In developing my Purposes pages I have found myself being so eclectic that I argue both sides of an arguement.
Thanks,
--Jriley 10:40, 10 March 2007 (PST)
The great thing about running 2 MediaWiki sites is that they can easily augment each other. The People On the Moon article can remain story oriented on the fiction wiki, but can also be linked to from Lunarpedia as a valuable source of ideas and discussion. Vis a vis, the article can also link to Lunarpedia articles as sources of information. One can be fact and one can be fiction. Both can be integrated via MediaWiki interlinks and will build on each other. This approach allows a full spectrum of information using separate specialized sources which can be "tied together" in a sense.
If all goes well, this will allow an exchange of ideas and encourage collaboration between the SpaceWiki user communities and their respective advocacy groups. Jarogers2001 12:28, 10 March 2007 (PST)
Fiction has a place in an encyclopedia if it's the best way to show the reader what an article is about. In that context, I would expect fiction pieces to be very short, just a vignette that illustrates a particular point within a much larger article.

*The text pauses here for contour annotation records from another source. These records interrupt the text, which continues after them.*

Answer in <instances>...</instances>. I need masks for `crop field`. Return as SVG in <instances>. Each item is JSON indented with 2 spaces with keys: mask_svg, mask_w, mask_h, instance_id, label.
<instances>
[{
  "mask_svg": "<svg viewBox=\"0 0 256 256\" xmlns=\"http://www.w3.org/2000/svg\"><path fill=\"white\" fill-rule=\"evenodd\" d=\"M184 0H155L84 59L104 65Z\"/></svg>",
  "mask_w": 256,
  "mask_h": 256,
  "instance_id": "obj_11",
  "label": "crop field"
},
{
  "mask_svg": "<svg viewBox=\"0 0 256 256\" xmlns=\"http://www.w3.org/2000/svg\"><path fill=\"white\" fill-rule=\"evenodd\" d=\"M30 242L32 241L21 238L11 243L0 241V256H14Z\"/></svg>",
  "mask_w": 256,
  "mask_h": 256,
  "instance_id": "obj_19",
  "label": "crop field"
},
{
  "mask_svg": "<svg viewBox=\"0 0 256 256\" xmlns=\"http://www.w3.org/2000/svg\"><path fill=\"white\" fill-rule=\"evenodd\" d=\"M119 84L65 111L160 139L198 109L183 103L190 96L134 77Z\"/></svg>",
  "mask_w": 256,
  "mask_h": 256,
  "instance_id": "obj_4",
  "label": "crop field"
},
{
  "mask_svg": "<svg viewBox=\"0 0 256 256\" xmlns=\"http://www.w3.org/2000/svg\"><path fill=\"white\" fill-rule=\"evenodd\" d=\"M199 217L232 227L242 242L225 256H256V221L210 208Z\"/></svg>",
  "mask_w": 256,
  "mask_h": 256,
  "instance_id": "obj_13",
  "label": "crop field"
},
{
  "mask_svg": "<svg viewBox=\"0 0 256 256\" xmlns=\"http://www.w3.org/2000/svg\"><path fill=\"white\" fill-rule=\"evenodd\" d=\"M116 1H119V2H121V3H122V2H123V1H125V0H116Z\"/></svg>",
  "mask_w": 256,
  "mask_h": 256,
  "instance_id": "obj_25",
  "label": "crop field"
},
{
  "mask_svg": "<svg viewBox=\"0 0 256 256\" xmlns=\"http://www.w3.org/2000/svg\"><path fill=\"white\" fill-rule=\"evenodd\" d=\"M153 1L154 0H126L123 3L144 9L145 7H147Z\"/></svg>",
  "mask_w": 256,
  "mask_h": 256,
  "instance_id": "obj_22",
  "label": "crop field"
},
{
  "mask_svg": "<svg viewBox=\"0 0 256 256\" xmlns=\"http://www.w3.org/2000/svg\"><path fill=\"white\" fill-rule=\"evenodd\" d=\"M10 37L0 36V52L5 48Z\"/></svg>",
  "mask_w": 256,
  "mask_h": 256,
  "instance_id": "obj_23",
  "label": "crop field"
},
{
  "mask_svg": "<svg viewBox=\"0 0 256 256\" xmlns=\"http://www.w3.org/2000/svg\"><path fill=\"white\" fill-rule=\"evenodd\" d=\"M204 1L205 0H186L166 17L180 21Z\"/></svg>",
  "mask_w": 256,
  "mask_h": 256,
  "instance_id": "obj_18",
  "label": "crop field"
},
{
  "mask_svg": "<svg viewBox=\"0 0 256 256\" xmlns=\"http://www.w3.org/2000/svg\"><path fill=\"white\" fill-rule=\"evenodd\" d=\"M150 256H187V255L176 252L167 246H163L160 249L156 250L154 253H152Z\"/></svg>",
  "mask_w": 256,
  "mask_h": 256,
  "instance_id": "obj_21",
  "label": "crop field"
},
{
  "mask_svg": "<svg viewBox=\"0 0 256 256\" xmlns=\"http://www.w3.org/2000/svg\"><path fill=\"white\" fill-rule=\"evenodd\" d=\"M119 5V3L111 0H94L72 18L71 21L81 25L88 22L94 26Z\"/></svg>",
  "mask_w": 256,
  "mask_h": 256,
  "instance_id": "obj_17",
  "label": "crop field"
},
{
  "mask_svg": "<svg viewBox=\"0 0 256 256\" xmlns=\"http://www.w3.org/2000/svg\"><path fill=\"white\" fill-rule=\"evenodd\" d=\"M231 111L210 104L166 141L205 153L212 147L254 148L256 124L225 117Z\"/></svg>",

There is a strong downside risk. If someone came the Lunarpedia expecting to find information about the moon and ran into a bunch of fan fiction instead of solid facts, that would be the last time he'd ever visit. At the same time, this is the last place one would look to find fan fiction set on the moon.
-- Greg
Imagination is the backbone of commitment
Good science fiction is the imagination of the human race. We depend upon it to light up the darkness and open the debate about what is possible and what is not. I am not talking about Mars Attack, which I loved, but serious fiction set in the near future about the people and societies who will develop from lunar colonies can be very beneficial to current discussions.